Abd-Allah Shamel A, Rogers Mark S, Terry Michael, Gross Matthew, Perkin Ronald M
Pediatric Critical Care Division and Respiratory Care Department, Loma Linda University School of Medicine, Loma Linda, CA, USA.
Pediatr Crit Care Med. 2003 Jul;4(3):353-7. doi: 10.1097/01.PCC.0000074267.11280.78.
To illustrate the use of helium-oxygen gas mixtures as therapy for pediatric patients with acute severe asthma requiring conventional mechanical ventilation.
Retrospective review.
Tertiary care children's teaching hospital.
All mechanically ventilated patients with severe asthma admitted to the pediatric intensive care unit from August 1994 to October 2000.
Within 24 hrs of intubation or admission, patients were stabilized on volume ventilation, bronchodilator therapy, corticosteroids, and antibiotics when indicated. Hypercapnia was permitted while maintaining arterial blood gas pH > or =7.25. A helium-oxygen gas mixture then was begun with helium flow set at 5-7 L/min, and oxygen flow was titrated to maintain desired oxygen saturation. Only sedated, chemically paralyzed patients with adequate pre-helium-oxygen and post-helium-oxygen measurements were statistically analyzed.

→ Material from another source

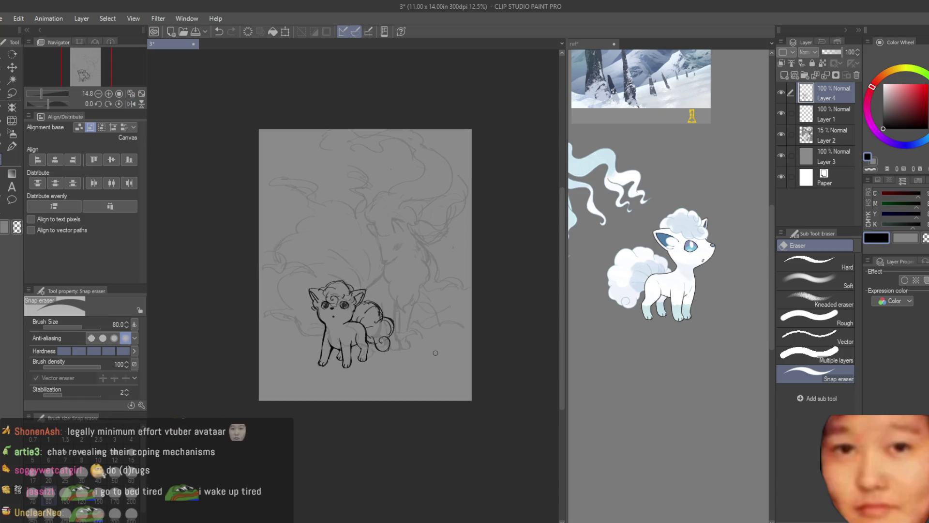
pyautogui.scroll(4, 362, 351)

Twenty-eight mechanically ventilated patients with severe asthma placed on helium-oxygen gas mixtures were identified who met study entry criteria. Mean patient age was 8.8 yrs (range, 1.1-14.6). Before helium-oxygen therapy began, mean peak inspiratory pressure was 40.5 +/- 4.2 cm H(2)O, mean arterial blood gas pH was 7.26 +/- 0.05, and mean CO(2) partial pressure was 58.2 +/- 8.5 torr. After patients were placed on helium-oxygen therapy, there was a significant decrease in mean peak inspiratory pressure to 35.3 +/- 3.0 cm H(2)O. Mean pH increased significantly to 7.32 +/- 0.06, and mean partial pressure CO(2) decreased significantly to 50.5 +/- 7.4 torr. Initial mean inspired helium was 57 +/- 4% (range, 32-74). Mechanical ventilation days ranged from 1 to 23 days (mean, 5.0). Hospital stay ranged from 4 to 29 days (mean, 10.1), with an average pediatric intensive care unit stay of 6.9 days (range, 2-24). There were two incidences of pneumothorax.
In the pediatric patient with severe asthma requiring conventional mechanical ventilation, helium-oxygen administration appears to be a safe therapy and may assist in lowering peak inspiratory pressure and improving blood gas pH and partial pressure CO(2).
阐述氦氧混合气体在需要常规机械通气的急性重症哮喘儿科患者治疗中的应用。
回顾性研究。
三级医疗儿童教学医院。
1994年8月至2000年10月入住儿科重症监护病房的所有机械通气重症哮喘患者。
在插管或入院后24小时内,患者在容量通气、支气管扩张剂治疗、糖皮质激素治疗以及必要时使用抗生素治疗下实现病情稳定。允许出现高碳酸血症,同时维持动脉血气pH值≥7.25。然后开始使用氦氧混合气体,将氦气流量设定为5 - 7升/分钟,并滴定氧气流量以维持所需的氧饱和度。仅对在使用氦氧混合气体前后有充分测量数据的镇静、化学麻痹患者进行统计学分析。
确定了28例接受氦氧混合气体治疗且符合研究纳入标准的机械通气重症哮喘患者。患者平均年龄为8.8岁(范围1.1 - 14.6岁)。在开始氦氧治疗前,平均吸气峰压为40.5±4.2厘米水柱,平均动脉血气pH值为7.26±0.05,平均二氧化碳分压为58.2±8.5托。患者接受氦氧治疗后,平均吸气峰压显著降至35.3±3.0厘米水柱。平均pH值显著升至7.32±0.06,平均二氧化碳分压显著降至50.5±7.4托。初始平均吸入氦气比例为57±4%(范围32 - 74)。机械通气天数为1至23天(平均5.0天)。住院时间为4至29天(平均10.1天),儿科重症监护病房平均住院时间为6.9天(范围2 - 24天)。发生了两例气胸。
对于需要常规机械通气的重症哮喘儿科患者,给予氦氧混合气体似乎是一种安全的治疗方法,可能有助于降低吸气峰压,改善血气pH值和二氧化碳分压。